The researchers built their model, Controlled Generation of Molecules (or CogMol), on a generative AI architecture known as variational autoencoders, or VAEs. VAEs encode raw data into a compressed representation, and then decode, or translate, it back into a statistical variation on the original sample.  

Their model was trained on a large dataset of molecules represented as strings of text, along with general information about proteins and their binding properties. But they deliberately left out information about SARS-CoV-2’s 3D structure or molecules known to bind to it. Their goal was to give their generative foundation model a broad base of knowledge so that it could be more easily deployed for molecular design tasks it has never seen before.  

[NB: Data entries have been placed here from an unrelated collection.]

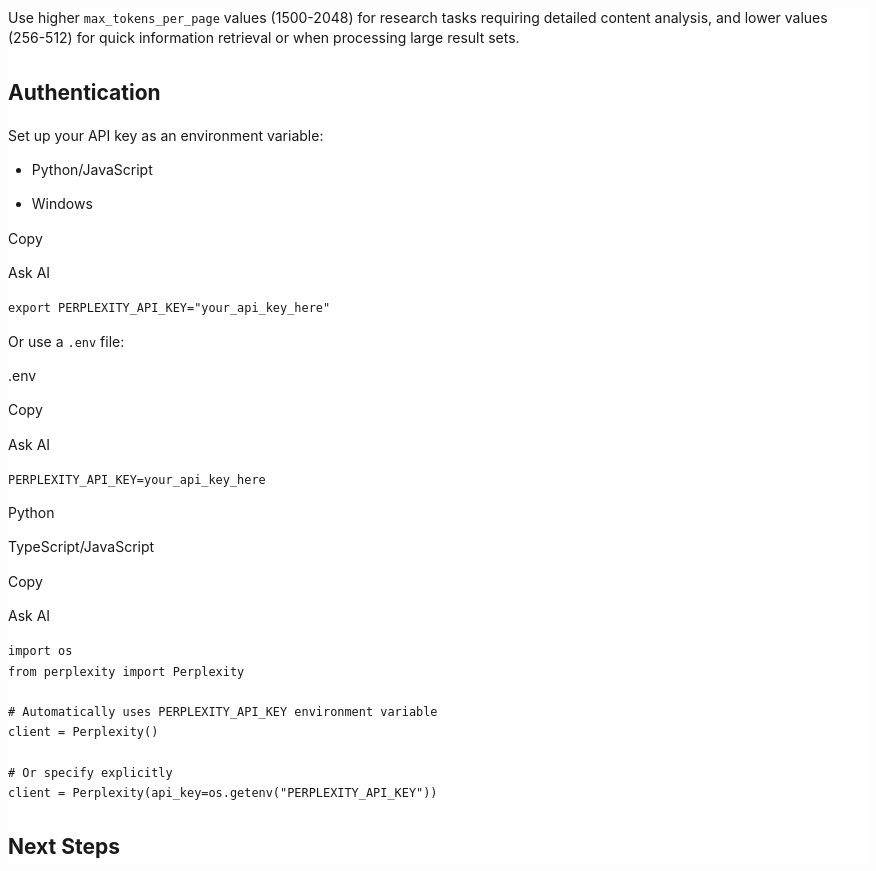 Use higher `max_tokens_per_page` values (1500-2048) for research tasks requiring detailed content analysis, and lower values (256-512) for quick information retrieval or when processing large result sets.

## [​](https://docs.perplexity.ai/guides/search-quickstart\#authentication)  Authentication

Set up your API key as an environment variable:

- Python/JavaScript

- Windows


Copy

Ask AI

```
export PERPLEXITY_API_KEY="your_api_key_here"

```

Or use a `.env` file:

.env

Copy

Ask AI

```
PERPLEXITY_API_KEY=your_api_key_here

```

Python

TypeScript/JavaScript

Copy

Ask AI

```
import os
from perplexity import Perplexity

# Automatically uses PERPLEXITY_API_KEY environment variable
client = Perplexity()

# Or specify explicitly
client = Perplexity(api_key=os.getenv("PERPLEXITY_API_KEY"))

```

## [​](https://docs.perplexity.ai/guides/search-quickstart\#next-steps)  Next Steps
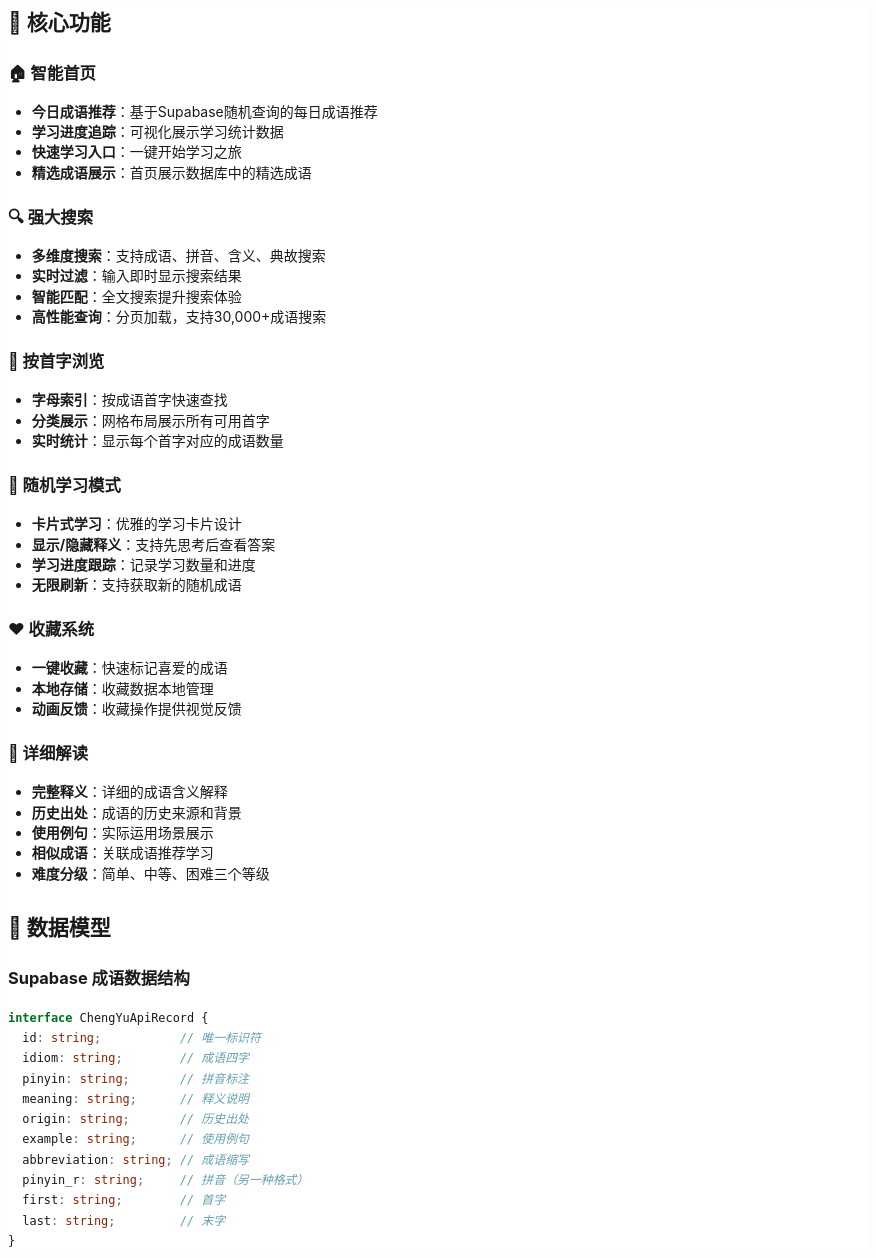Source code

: ## 🎨 核心功能

### 🏠 智能首页
- **今日成语推荐**：基于Supabase随机查询的每日成语推荐
- **学习进度追踪**：可视化展示学习统计数据
- **快速学习入口**：一键开始学习之旅
- **精选成语展示**：首页展示数据库中的精选成语

### 🔍 强大搜索
- **多维度搜索**：支持成语、拼音、含义、典故搜索
- **实时过滤**：输入即时显示搜索结果
- **智能匹配**：全文搜索提升搜索体验
- **高性能查询**：分页加载，支持30,000+成语搜索

### 📖 按首字浏览
- **字母索引**：按成语首字快速查找
- **分类展示**：网格布局展示所有可用首字
- **实时统计**：显示每个首字对应的成语数量

### 🎲 随机学习模式
- **卡片式学习**：优雅的学习卡片设计
- **显示/隐藏释义**：支持先思考后查看答案
- **学习进度跟踪**：记录学习数量和进度
- **无限刷新**：支持获取新的随机成语

### ❤️ 收藏系统
- **一键收藏**：快速标记喜爱的成语
- **本地存储**：收藏数据本地管理
- **动画反馈**：收藏操作提供视觉反馈

### 📖 详细解读
- **完整释义**：详细的成语含义解释
- **历史出处**：成语的历史来源和背景
- **使用例句**：实际运用场景展示
- **相似成语**：关联成语推荐学习
- **难度分级**：简单、中等、困难三个等级

## 🎯 数据模型

### Supabase 成语数据结构
```typescript
interface ChengYuApiRecord {
  id: string;           // 唯一标识符
  idiom: string;        // 成语四字
  pinyin: string;       // 拼音标注
  meaning: string;      // 释义说明
  origin: string;       // 历史出处
  example: string;      // 使用例句
  abbreviation: string; // 成语缩写
  pinyin_r: string;     // 拼音（另一种格式）
  first: string;        // 首字
  last: string;         // 末字
}
```
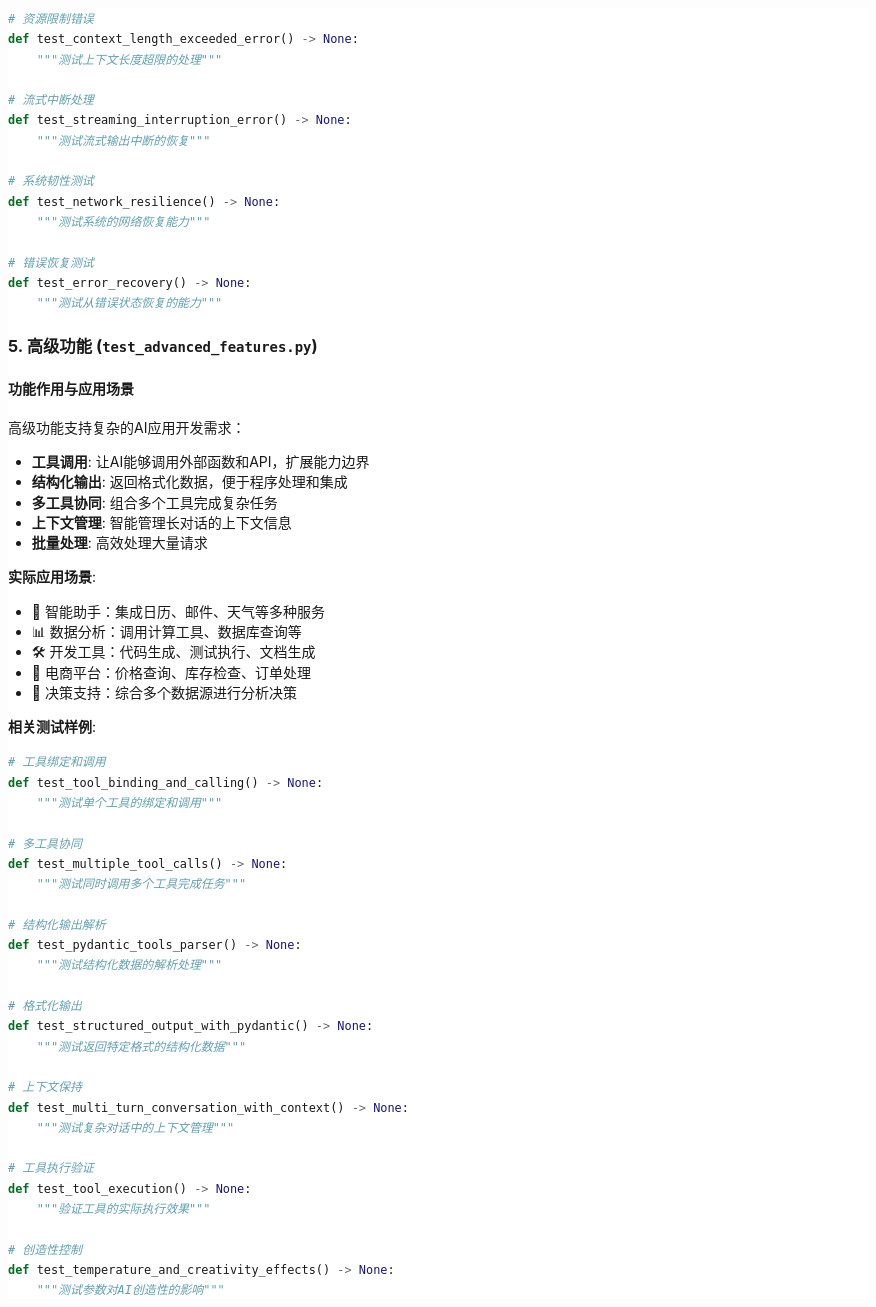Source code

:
 ```python
# 资源限制错误
def test_context_length_exceeded_error() -> None:
    """测试上下文长度超限的处理"""

# 流式中断处理
def test_streaming_interruption_error() -> None:
    """测试流式输出中断的恢复"""

# 系统韧性测试
def test_network_resilience() -> None:
    """测试系统的网络恢复能力"""

# 错误恢复测试
def test_error_recovery() -> None:
    """测试从错误状态恢复的能力"""
```

### 5. 高级功能 (`test_advanced_features.py`)

#### 功能作用与应用场景
高级功能支持复杂的AI应用开发需求：
- **工具调用**: 让AI能够调用外部函数和API，扩展能力边界
- **结构化输出**: 返回格式化数据，便于程序处理和集成
- **多工具协同**: 组合多个工具完成复杂任务
- **上下文管理**: 智能管理长对话的上下文信息
- **批量处理**: 高效处理大量请求

**实际应用场景**:
- 🧠 智能助手：集成日历、邮件、天气等多种服务
- 📊 数据分析：调用计算工具、数据库查询等
- 🛠️ 开发工具：代码生成、测试执行、文档生成
- 🏪 电商平台：价格查询、库存检查、订单处理
- 🎯 决策支持：综合多个数据源进行分析决策

**相关测试样例**:
```python
# 工具绑定和调用
def test_tool_binding_and_calling() -> None:
    """测试单个工具的绑定和调用"""

# 多工具协同
def test_multiple_tool_calls() -> None:
    """测试同时调用多个工具完成任务"""

# 结构化输出解析
def test_pydantic_tools_parser() -> None:
    """测试结构化数据的解析处理"""

# 格式化输出
def test_structured_output_with_pydantic() -> None:
    """测试返回特定格式的结构化数据"""

# 上下文保持
def test_multi_turn_conversation_with_context() -> None:
    """测试复杂对话中的上下文管理"""

# 工具执行验证
def test_tool_execution() -> None:
    """验证工具的实际执行效果"""

# 创造性控制
def test_temperature_and_creativity_effects() -> None:
    """测试参数对AI创造性的影响"""
```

Their goal was to find drug-like molecules that would bind with two Covid protein targets: the spike, which transmits the virus to the host cell, and the main protease, which helps to spread it. Though the 3D structures of both proteins had been discovered by that time, the IBM researchers chose to use only their amino acid sequences, derived from their DNA. By limiting themselves in this way, they hoped that the model could learn to generate molecules without knowing the shape of their target.  

Amino acid sequence

The researchers input  only the amino acid sequence for each protein target into CogMol, which generated 875,000 candidate molecules in three days. To narrow the pool, the researchers ran the candidates through a retrosynthesis platform, IBM RXN for Chemistry, to understand what ingredients would be needed to synthesise the compounds.

Based on the platform’s predicted recipes, they selected 100 molecules for each target. Chemists at Enamine further pared the list to four molecules for each target, selecting those deemed easiest to manufacture.  

After synthesising the eight novel molecules, Enamine shipped them to Oxford for testing their ability to disrupt the functions of the two protein targets in the labs of Prof Chris Schofield and Prof Gavin Screaton.

The intense X-ray beam generated from Diamond which are 10 billion times brighter than the sun were used to visualise how the compounds interacted with proteins to inactivate their function.

Drawing a map

The novel compounds were further tested in target inhibition and live virus neutralization tests. Two of the validated antivirals target the main protease; the other two not only targeted the spike protein but proved capable of neutralising all six major Covid variants.  “You get a map that shows exactly where things bind, and bang! you’ve got a confirmation,” said Stuart. 

CogMol is one of several chemical foundation models that IBM has since developed. The largest, MoLFormer-XL, was trained on a database of more than 1.1 billion molecules and is currently being used by Moderna to design mRNA medicines.

Starting points

“We created valid starting points for accelerated development of antivirals using a generative foundation model that knew relatively little about its protein targets,” said the study’s co-senior author, Jason Crain, a researcher at IBM Research and professor at Oxford. “I’m hopeful that these methods will allow us to create antivirals and other urgently needed compounds much faster and more inexpensively in the future.” 

Though the researchers focused on validating antivirals for Covid, they argue that these methods can be extended to existing viruses that continue to mutate, like the flu, or viruses that have yet to surface.

“If you want to be prepared for the next pandemic, you want drugs that act on different sites of the protein,” concluded Stuart. “It becomes much harder for the virus to escape.”